▶ **Aim of the task**
Reproduce only the lines of the material below that start at the line containing "Änderung des Entgelts" and stop at the line containing "In der Kontoführung enthalten". Keep both end lines.

▶ **Data to examine**

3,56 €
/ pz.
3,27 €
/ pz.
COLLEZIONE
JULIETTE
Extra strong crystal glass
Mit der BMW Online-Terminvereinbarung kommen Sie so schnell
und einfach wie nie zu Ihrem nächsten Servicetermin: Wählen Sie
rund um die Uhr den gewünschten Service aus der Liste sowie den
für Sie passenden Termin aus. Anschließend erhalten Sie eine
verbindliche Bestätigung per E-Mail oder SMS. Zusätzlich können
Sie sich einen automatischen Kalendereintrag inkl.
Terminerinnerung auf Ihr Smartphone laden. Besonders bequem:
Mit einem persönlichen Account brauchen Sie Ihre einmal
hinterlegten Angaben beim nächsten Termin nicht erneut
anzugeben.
---
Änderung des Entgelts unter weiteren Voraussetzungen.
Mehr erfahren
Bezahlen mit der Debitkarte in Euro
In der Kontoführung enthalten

▶ **Your response**
Änderung des Entgelts unter weiteren Voraussetzungen.
Mehr erfahren
Bezahlen mit der Debitkarte in Euro
In der Kontoführung enthalten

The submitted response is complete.